Enough with the Eyebrows: Showing Emotion

 

63-eyes-up
Photo by Buster Benson


We hear it over and over again--show don't tell.  Don't tell us your character is angry, show it through their words, their visceral reactions, their body language.  Easy peasy, right?  Um, yeah.

 

What this ends up looking like for me is a lot of eyebrows in my first draft--they raise, waggle, arch, knit, furrow, and on and on.  I'm also a fan of crossing arms, shoving hands in pockets, throats clearing, swallowing hard, cheeks reddening, and narrowing/widening/rolling eyes.  And don't even get me started on smiling and laughing.

I know I need to change it up, and I try to do the showing more with dialogue and such, but many times you need to use expression and visceral stuff.  This has become a major focus for me because I write romance and attraction is such a whole body/mind experience.  And I don't want to resort to using the cliches--knees weakening, desire racing through veins, etc.

GIVEN EXERCISE A:
Answer these about the post on showing emotion, one line each:
(i) Which piece of writing advice does the post say we hear over and over again?
(ii) What genre does the writer say they write?
(iii) What does the writer say there are a lot of in their first draft?

GIVEN DATA:
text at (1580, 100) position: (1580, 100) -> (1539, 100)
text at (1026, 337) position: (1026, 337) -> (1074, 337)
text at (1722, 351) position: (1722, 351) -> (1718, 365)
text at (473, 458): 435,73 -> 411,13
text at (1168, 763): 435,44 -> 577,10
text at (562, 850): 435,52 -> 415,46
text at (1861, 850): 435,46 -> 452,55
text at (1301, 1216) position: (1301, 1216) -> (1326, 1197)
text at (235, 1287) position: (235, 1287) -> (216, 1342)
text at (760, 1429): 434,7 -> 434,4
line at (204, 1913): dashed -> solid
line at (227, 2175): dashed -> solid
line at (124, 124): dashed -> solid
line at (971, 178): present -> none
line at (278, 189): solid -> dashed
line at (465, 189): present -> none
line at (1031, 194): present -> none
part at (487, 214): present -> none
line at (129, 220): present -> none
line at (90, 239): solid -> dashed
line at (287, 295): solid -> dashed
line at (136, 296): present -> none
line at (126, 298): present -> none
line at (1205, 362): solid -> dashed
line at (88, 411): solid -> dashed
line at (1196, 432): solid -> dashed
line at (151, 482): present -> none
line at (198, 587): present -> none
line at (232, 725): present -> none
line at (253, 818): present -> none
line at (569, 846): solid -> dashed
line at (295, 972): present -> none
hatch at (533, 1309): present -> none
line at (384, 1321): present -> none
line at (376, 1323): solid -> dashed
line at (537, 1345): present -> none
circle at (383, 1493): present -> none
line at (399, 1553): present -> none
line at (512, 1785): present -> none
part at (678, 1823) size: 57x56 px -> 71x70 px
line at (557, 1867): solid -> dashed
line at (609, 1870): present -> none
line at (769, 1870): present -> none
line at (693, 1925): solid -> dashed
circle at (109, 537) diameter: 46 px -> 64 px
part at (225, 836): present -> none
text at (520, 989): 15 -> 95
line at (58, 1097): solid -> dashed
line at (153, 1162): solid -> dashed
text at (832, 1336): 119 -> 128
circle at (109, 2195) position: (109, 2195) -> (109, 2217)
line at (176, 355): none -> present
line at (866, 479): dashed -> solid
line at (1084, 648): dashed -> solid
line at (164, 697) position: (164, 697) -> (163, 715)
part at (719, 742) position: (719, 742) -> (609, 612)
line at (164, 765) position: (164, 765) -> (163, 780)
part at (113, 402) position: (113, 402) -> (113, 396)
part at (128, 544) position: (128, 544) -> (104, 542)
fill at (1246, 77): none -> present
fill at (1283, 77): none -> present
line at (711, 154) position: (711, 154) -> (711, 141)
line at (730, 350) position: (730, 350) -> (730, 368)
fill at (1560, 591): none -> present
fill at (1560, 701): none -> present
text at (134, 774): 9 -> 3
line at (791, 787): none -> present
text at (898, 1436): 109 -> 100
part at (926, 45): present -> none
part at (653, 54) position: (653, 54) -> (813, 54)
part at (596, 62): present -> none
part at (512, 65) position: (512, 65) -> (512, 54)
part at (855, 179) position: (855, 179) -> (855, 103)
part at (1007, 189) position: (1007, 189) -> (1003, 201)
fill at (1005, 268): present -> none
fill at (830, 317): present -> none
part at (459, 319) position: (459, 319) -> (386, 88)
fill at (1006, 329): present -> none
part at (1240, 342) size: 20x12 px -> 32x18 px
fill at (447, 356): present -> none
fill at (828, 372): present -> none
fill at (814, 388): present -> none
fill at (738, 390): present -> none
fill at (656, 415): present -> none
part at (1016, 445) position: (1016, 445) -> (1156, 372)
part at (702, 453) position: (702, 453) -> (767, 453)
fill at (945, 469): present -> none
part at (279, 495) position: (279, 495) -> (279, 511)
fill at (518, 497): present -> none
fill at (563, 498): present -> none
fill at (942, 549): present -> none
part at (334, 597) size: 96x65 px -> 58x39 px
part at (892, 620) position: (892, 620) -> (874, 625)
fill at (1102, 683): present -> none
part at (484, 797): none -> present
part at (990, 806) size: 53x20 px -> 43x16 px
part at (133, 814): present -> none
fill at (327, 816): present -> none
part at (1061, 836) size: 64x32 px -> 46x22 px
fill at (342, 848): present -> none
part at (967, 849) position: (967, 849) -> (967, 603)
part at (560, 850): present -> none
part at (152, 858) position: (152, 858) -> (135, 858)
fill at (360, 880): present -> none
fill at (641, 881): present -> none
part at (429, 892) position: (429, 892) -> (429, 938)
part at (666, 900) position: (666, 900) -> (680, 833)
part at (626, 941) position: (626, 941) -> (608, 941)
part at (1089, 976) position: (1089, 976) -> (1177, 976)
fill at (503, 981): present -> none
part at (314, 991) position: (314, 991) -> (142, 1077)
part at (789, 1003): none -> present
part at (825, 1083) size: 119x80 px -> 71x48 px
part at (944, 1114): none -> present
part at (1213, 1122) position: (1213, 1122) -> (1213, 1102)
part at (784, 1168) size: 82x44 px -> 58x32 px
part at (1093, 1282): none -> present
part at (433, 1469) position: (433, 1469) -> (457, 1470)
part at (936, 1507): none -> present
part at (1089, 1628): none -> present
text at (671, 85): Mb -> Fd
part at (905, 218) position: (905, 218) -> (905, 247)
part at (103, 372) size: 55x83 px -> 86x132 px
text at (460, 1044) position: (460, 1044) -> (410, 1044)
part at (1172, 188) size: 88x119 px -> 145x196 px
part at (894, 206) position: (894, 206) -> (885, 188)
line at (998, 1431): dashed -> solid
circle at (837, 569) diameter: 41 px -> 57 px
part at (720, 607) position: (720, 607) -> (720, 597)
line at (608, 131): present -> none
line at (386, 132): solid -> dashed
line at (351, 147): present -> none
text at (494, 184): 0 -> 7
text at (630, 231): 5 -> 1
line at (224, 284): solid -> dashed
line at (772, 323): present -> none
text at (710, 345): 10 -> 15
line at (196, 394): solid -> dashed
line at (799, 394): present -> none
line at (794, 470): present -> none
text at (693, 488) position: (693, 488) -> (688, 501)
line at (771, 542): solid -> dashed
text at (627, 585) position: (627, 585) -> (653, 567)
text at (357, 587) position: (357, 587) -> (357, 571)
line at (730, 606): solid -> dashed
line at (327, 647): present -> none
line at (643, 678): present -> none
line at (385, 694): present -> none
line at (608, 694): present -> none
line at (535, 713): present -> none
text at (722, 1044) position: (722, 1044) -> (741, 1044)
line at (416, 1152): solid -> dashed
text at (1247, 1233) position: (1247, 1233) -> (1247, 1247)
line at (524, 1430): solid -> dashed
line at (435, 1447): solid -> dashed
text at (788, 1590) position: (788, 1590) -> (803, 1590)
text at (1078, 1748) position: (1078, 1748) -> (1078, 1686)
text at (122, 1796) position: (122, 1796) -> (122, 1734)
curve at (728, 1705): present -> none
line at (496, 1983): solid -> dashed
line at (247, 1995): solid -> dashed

GIVEN EXERCISE B:
Rewrite the rows from the first row through the row that contains "text at (1301, 1216)", replacing "position" with "location" and leaving everything else unchanged.

EXERCISE RESPONSE A:
(i) Show don't tell.
(ii) Romance.
(iii) Eyebrows.

EXERCISE RESPONSE B:
text at (1580, 100) location: (1580, 100) -> (1539, 100)
text at (1026, 337) location: (1026, 337) -> (1074, 337)
text at (1722, 351) location: (1722, 351) -> (1718, 365)
text at (473, 458): 435,73 -> 411,13
text at (1168, 763): 435,44 -> 577,10
text at (562, 850): 435,52 -> 415,46
text at (1861, 850): 435,46 -> 452,55
text at (1301, 1216) location: (1301, 1216) -> (1326, 1197)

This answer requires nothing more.